Chesterfield conveyor and robotics company Knight Warner has fallen into administration after a £1.8m order was delayed.
It meant the business was unable to pay creditors and insolvency advice was sought from Duff & Phelps.
Sarah Bell and Steven Muncaster, partners at the restructuring specialist, were formally appointed as joint administrators.
They closed the business due to the lack of ongoing orders. The group’s 31-strong workforce lost their jobs but have been paid in full.
At the time of the administrators’ appointment, Knight Warner and Knight Warner Holdings owed £1.4m to unsecured creditors.
The company last year received investment from venture capital firm Enterprise Ventures and angel investors.
The managing director was Kevin Parkin, the turnaround specialist who is a former chief executive of Davy Markham in Sheffield.
He joined in January 2013 and also invested alongside founding shareholders commercial director Dave Knight and technical director Colin Powell.
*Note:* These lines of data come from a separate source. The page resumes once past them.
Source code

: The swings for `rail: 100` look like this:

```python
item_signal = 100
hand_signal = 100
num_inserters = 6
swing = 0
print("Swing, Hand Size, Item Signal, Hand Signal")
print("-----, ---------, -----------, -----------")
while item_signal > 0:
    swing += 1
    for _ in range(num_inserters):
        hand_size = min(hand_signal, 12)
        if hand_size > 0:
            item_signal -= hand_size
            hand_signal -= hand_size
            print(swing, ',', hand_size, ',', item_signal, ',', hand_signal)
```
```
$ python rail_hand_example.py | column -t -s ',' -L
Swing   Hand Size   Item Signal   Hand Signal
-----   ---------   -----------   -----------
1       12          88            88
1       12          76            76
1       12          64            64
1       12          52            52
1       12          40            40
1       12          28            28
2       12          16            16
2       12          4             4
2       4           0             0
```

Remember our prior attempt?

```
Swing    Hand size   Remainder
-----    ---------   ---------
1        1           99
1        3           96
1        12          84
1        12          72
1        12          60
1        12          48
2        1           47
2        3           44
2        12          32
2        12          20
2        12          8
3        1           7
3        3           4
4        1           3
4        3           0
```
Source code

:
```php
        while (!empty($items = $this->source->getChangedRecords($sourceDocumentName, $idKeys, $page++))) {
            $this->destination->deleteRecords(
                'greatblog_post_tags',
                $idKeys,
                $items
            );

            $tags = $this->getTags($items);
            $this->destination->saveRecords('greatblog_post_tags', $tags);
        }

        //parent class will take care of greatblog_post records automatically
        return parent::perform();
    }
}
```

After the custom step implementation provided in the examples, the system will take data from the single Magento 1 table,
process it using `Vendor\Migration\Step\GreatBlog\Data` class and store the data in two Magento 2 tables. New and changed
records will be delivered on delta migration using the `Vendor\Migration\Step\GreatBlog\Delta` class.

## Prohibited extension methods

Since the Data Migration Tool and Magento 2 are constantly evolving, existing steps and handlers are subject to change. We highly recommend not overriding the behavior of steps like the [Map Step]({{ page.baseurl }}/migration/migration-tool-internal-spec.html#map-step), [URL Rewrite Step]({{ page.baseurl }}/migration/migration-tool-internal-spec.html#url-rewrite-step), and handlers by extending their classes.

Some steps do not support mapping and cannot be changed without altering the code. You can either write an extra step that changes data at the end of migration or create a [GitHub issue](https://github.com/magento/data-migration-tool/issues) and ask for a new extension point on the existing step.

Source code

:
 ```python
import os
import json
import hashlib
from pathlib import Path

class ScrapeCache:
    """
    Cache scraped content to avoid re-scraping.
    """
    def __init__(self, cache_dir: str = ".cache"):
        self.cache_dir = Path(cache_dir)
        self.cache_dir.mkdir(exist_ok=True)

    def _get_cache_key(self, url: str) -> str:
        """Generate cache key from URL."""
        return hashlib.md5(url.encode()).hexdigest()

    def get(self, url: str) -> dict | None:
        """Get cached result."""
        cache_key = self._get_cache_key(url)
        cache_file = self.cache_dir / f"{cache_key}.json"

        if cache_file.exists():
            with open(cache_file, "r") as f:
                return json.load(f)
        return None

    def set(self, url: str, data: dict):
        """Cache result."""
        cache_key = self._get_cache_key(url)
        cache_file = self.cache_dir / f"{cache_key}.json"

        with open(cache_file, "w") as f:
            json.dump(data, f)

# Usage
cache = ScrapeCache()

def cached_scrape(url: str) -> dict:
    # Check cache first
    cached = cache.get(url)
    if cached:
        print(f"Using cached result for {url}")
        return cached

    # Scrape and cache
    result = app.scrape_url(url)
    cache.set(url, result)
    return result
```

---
Jonathan Diggines, chief executive of Enterprise Ventures, said at the time of the cash injection, Knight Warner was experiencing record levels of orders.
The funding was intended to allow the group to build its infrastructure, invest in new products and pursue its strategy of becoming a sector leader in the UK and a major international player.
The investment introduced £500,000 to assist with working capital, but competition and deferred projects meant the group was coming under increasing financial pressure.
Matters came to a head when a £1.8m order was delayed for reasons out of the group’s control.
He added: “Unfortunately, despite the best efforts of Knight Warner’s management team, these did not come to fruition and for this reason they decided to appoint administrators.
“Enterprise Ventures focuses on investing in small businesses. However, any investment carries an element of risk and unfortunately not all succeed.”
The firm operated from premises in Chesterfield and Wyboston, near Cambridge.
Administrators are in the process of raising money and expect there will be a distribution to creditors, although this is currently unquantified.
The company made conveying, handling and robotic equipment for sectors including food, beverage, canning and pharmaceuticals.